▶ [DIRECTIONS]
a) Using the decision excerpt, answer each question below on its own line, marked (i), (ii), and (iii). (i) To which school did the application request bus transportation? (ii) What was the deadline for transportation requests? (iii) On what date did the assistant superintendent email petitioner?
b) Reproduce word for word the part of the decision excerpt between "Appeal of FRANKLIN" and "must be dismissed.", inclusive.
c) Decide whether each statement agrees with the decision excerpt, and answer yes or no for each with the deciding words quoted from it. (i) Respondent denied the application on or about April 13, 2016. (ii) Petitioner learned of the deadline from a letter the district sent him. (iii) The appeal is dismissed.
Segment Start: PASSAGE PROVIDED
Appeal of FRANKLIN JEROME on behalf of his son LINCOLN, from action of the Board of Education of the West Hempstead Union Free School District regarding transportation.

Decision No. 17,005

(November 30, 2016)

Guercio and Guercio, LLP, attorneys for respondent, Christopher F. Mestecky, Esq., of counsel

ELIA, Commissioner.--Petitioner appeals the determination of the Board of Education of the West Hempstead Union Free School District (“respondent” or “board”) denying his son, Lincoln, transportation to a non-public school during the 2016-2017 school year.  The appeal must be dismissed.

Petitioner is a resident of respondent’s school district.  On or about April 11, 2016, an application was submitted to the district requesting bus transportation for petitioner’s son to Holy Cross High School (“Holy Cross”), a nonpublic school, for the 2016-2017 school year.  On or about April 13, 2016, respondent denied the application because it was not submitted by the April 1 deadline for transportation requests.  By letter dated April 17, 2016, to respondent’s superintendent, petitioner stated that he was “completely unaware” of the April 1 deadline and only learned of it on April 11, 2016 when his wife called the district regarding transportation.  In this letter, petitioner also states that the lack of transportation “will create a severe burden” for his family, particularly in terms of time and expense and requested “an exception” or “advice and guidance on how to appeal the decision with the Commissioner of Education.”  In response, respondent’s assistant superintendent for business and operations advised petitioner by email on April 21, 2016 that the “first step is to appeal to the [board which] will weigh your appeal on its merits, as well as its financial impact to the District.”
Segment End: PASSAGE PROVIDED
Segment Start: DATASET CONTENT
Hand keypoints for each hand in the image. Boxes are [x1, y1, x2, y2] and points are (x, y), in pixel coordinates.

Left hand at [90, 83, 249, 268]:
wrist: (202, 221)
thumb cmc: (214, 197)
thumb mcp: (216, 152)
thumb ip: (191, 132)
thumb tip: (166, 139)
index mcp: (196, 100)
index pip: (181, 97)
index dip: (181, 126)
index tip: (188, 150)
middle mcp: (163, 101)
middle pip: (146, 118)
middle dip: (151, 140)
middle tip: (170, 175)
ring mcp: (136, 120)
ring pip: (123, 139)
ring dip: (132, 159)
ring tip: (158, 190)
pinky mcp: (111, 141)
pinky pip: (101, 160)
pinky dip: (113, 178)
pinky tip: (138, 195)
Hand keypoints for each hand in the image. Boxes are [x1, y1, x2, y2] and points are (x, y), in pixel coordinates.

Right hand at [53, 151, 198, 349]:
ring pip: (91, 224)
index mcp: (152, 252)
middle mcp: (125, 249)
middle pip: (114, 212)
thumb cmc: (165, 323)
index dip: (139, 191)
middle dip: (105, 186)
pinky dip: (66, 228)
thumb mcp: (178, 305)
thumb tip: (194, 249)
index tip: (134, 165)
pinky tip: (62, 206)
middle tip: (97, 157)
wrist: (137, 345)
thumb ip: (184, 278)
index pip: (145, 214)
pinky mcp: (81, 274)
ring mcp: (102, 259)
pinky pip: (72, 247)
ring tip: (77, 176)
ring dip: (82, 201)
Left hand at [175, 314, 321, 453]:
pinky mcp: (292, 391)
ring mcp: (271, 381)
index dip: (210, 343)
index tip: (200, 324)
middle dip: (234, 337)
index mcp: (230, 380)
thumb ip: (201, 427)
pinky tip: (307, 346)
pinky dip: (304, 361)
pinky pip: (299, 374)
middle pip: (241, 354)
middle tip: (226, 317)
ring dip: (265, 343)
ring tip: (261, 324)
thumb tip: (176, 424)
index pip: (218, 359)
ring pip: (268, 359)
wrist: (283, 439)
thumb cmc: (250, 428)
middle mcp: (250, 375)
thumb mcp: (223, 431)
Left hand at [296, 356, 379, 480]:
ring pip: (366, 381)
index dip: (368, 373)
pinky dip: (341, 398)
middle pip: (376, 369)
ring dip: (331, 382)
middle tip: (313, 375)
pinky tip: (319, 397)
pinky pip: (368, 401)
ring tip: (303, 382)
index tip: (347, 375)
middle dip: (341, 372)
Segment End: DATASET CONTENT
▶ [TASK SOLUTIONS]
a)
(i) Holy Cross High School
(ii) April 1
(iii) April 21, 2016

b)
Appeal of FRANKLIN JEROME on behalf of his son LINCOLN, from action of the Board of Education of the West Hempstead Union Free School District regarding transportation.

Decision No. 17,005

(November 30, 2016)

Guercio and Guercio, LLP, attorneys for respondent, Christopher F. Mestecky, Esq., of counsel

ELIA, Commissioner.--Petitioner appeals the determination of the Board of Education of the West Hempstead Union Free School District (“respondent” or “board”) denying his son, Lincoln, transportation to a non-public school during the 2016-2017 school year.  The appeal must be dismissed.

c)
(i) Yes: "On or about April 13, 2016, respondent denied the application because it was not submitted by the April 1 deadline for transportation requests."
(ii) No: "only learned of it on April 11, 2016 when his wife called the district regarding transportation"
(iii) Yes: "The appeal must be dismissed."